Simak kisah mencekam G30S di lubang buaya 57 silam berikut ini, seperti dirangkum Tribunjogja.com dari Kompas.com.
Kronologi penemuan jasad Pahlawan Revolusi di Sumur Tua Lubang Buaya
Kamis, 30 September 1965 - Jumat, 1 Oktober 1965

Semua bermula ketika tujuh perwira TNI Angkatan Darat, termasuk Jenderal Ahmad Yani, dijemput paksa oleh Pasukan Cakrabirawa.
Pasukan Cakrabirawa adalah cikal-bakal Pasukan Pengamanan Presiden sekarang.
Ketujuh perwira TNI AD itu dijemput paksa di rumah kediamannya masing-masing, pada pergantian hari, tengah malam Kamis, 30 September 1965 menjelang dini hari Jumat, 1 Oktober 1965.
Ada yang dibawa paksa oleh Pasukan Cakrabirawa dalam kondisi masih hidup, ada juga yang sudah tak bernyawa akibat berondongan peluru dari Pasukan Cakrabirawa.
Di antara para target penculikan, ada satu orang yang berhasil selamat, yaitu Jenderal A.H. Nasution.
Ia selamat lantaran ajudannya, Lettu Pierre A. Tendean, berkorban untuk dia.
Saat rombongan bersenjata masuk ke dalam rumah dan menanyakan keberadaan A. H. Nasution, Pierre A. Tendean menyebut bahwa dirinyalah Jenderal A. H. Nasution.
Alhasil, Jenderal A. H. Nasution berhasil selamat, dan ajudannya yang dibawa pergi oleh Pasukan Cakrabirawa.
Tujuh target G30S dibawa ke daerah Lubang Buaya, Pondok Gede, Kecamatan Pasar Rebo, Jakarta Timur (saat ini jadi Kelurahan Lubang Buaya, Kecamatan Cipayung, Kota Jakarta Timur).
Dikutip Kompas.com dari arsip Koran Harian Kompas yang terbit 6 Oktober 1965, sejak terjadi peristiwa penculikan itu terjadi, dilakukan pengejaran intensif pada Jumat, 1 Oktober 1965 subuh.
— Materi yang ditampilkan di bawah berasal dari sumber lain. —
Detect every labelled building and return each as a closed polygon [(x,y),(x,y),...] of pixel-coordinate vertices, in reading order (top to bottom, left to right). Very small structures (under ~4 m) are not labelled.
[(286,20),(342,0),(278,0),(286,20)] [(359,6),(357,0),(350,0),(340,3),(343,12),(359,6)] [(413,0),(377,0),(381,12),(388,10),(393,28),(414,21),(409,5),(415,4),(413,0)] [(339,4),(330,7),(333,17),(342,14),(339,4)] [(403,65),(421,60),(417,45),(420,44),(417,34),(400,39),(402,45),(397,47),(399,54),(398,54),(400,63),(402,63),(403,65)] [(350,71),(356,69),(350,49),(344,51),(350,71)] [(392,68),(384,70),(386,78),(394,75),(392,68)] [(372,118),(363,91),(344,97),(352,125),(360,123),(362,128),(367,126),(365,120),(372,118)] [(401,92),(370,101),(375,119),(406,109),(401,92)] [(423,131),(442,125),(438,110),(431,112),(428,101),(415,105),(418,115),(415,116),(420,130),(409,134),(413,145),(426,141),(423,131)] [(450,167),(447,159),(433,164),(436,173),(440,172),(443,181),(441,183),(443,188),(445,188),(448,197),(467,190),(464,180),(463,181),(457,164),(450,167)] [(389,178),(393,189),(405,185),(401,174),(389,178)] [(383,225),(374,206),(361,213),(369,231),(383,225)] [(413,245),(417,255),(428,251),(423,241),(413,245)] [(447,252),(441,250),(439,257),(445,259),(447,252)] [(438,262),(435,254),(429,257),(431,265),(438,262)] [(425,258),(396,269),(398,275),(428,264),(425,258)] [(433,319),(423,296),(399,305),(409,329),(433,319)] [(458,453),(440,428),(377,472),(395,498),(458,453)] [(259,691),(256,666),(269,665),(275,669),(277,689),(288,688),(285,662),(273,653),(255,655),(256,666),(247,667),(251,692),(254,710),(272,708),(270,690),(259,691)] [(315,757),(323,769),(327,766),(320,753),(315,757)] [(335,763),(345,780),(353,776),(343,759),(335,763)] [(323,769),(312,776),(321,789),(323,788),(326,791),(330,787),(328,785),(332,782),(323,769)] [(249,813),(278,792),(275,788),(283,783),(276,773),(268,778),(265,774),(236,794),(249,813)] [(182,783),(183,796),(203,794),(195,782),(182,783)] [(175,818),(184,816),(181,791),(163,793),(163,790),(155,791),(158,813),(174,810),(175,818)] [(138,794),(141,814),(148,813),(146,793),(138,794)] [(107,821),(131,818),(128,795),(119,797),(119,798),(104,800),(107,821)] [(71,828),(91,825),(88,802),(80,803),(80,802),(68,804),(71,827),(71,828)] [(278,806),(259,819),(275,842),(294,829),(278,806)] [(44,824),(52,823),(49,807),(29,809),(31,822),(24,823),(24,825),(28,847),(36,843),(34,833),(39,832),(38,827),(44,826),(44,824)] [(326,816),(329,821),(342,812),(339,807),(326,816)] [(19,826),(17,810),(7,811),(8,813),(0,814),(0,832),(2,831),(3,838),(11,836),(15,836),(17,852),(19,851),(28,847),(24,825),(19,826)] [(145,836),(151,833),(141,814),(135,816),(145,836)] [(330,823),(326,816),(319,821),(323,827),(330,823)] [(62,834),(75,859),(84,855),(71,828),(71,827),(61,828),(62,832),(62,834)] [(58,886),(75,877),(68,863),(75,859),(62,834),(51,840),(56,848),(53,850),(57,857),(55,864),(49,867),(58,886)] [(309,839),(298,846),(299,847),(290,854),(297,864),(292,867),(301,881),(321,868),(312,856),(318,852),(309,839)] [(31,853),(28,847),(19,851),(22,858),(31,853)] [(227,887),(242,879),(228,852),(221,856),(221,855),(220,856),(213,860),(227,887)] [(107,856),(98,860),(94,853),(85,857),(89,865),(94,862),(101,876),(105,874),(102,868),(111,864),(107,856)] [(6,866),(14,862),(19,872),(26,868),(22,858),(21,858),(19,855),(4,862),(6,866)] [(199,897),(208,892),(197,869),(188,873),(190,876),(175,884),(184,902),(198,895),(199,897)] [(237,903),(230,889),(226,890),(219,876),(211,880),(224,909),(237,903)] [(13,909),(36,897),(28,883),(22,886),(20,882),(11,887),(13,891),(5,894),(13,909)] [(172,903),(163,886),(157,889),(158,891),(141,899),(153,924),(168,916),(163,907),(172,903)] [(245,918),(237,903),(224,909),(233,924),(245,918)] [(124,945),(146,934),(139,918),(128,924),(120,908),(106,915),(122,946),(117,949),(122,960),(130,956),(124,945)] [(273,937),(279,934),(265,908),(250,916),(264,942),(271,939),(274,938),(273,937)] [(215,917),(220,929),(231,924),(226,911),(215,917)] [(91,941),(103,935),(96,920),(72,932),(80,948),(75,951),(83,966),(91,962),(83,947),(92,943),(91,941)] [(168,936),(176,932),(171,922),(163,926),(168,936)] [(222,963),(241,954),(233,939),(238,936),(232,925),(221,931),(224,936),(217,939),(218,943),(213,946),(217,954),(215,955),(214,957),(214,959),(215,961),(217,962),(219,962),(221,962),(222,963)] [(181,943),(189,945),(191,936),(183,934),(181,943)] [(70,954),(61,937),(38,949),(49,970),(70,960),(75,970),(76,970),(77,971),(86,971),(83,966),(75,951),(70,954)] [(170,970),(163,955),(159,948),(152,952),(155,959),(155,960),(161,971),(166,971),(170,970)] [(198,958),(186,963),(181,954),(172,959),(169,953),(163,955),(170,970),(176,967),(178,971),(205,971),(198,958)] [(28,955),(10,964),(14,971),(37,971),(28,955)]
Berdasarkan informasi yang terkumpul dari masyarakat, tim Resimen Pasukan Komando Angkatan Darat (RPKAD) menerima petunjuk bahwa tujuh Perwira TNI AD dibawa ke daerah Lubang Buaya, Pondok Gede, Kecamatan Pasar Rebo, Jakarta Timur.
Sisi selatan wilayah Lubang Buaya merupakan hutan karet yang biasa digunakan untuk latihan tembak-menembak oleh sekelompok orang dengan ideologi politik asing.
Sebagian anggota tim RPKAD yang ada di lokasi merayap, mendekati sebuah sumur.
Dari kejauhan, mereka melihat ada sejumlah orang bersenjata lengkap yang ada dalam kondisi “combat ready” atau siap tempur.
Jumlah orang bersenjata itu kurang lebih setara dengan kekuatan satu batalyon.
Mengetahui ada orang bersenjata dalam kondisi siap tempur, para anggota RPKAD langsung meyakini bahwa rombongan bersenjata yang ada di depannya merupakan pasukan G30S PKI.
Mereka meyakini hal itu karena tim RPKAD sudah menerima laporan bahwa beberapa jam sebelumnya rombongan bersenjata menggiring tujuh perwira TNI AD ke lokasi tersebut.
Namun, saat mengetahui jumlah pasukan G30S jauh lebih besar dari tim RPKAD yang mendekat ke lokasi sumur, mereka pun kembali merayap menuju pos komando.
Baca juga: PROFIL Letkol Untung, Perwira yang Tidak Beruntung dalam Tragedi G30S, Dijatuhi Hukuman Mati
Baca juga: PROFIL AH Nasution Jendral Bintang Lima Berkarier Moncer yang Lolos dari Tragedi G30S
Sayangnya, saat itu pasukan bersenjata yang diduga pasukan G30S sudah mencium gelagat bahwa ada pihak lain yang tengah mengintai mereka.
Akhirnya, pasukan ini turut berjalan merayap, demi mengetahui seberapa kuat pasukan yang tengah mengancam keberadaan mereka.
Sementara itu, tim RPKAD yang sudah kembali ke posko dan bertemu dengan anggota lainnya, akhirnya memutuskan untuk maju mendekat ke lokasi yang dicurigai.
Tim RPKAD kemudian melakukan kepungan dengan teknik tertentu.
Ternyata, setelah maju mendekat, mereka mendapati bahwa jumlah tim RPK-AD sama besar dengan pasukan bersenjata di Lubang Buaya.
Pasukan bersenjata itu tidak berani menandingi kekuatan RPKAD, sehingga memutuskan untuk menyingkir dan pergi.
Dengan demikian, lokasi Lubang Buaya sudah ada di bawah kekuasaan RPKAD.
Tak lama kemudian, penyelidikan untuk menemukan jasad para perwira TNI AD yang diculik pun dimulai.
Jasad Pahlawan Revolusi ditemukan di dalam sumur tua
Minggu, 3 Oktober 1965 - Senin, 4 Oktober 1965

Jasad tujuh Pahlawan Revolusi berhasil ditemukan di sebuah sumur tua dengan kedalaman 12 meter dan diameter kurang lebih 75 sentimeter (cm).
Kondisi sumur tua itu ditutupi dengan daun-daun, kain warna-warni, batang pisang, dan sampah.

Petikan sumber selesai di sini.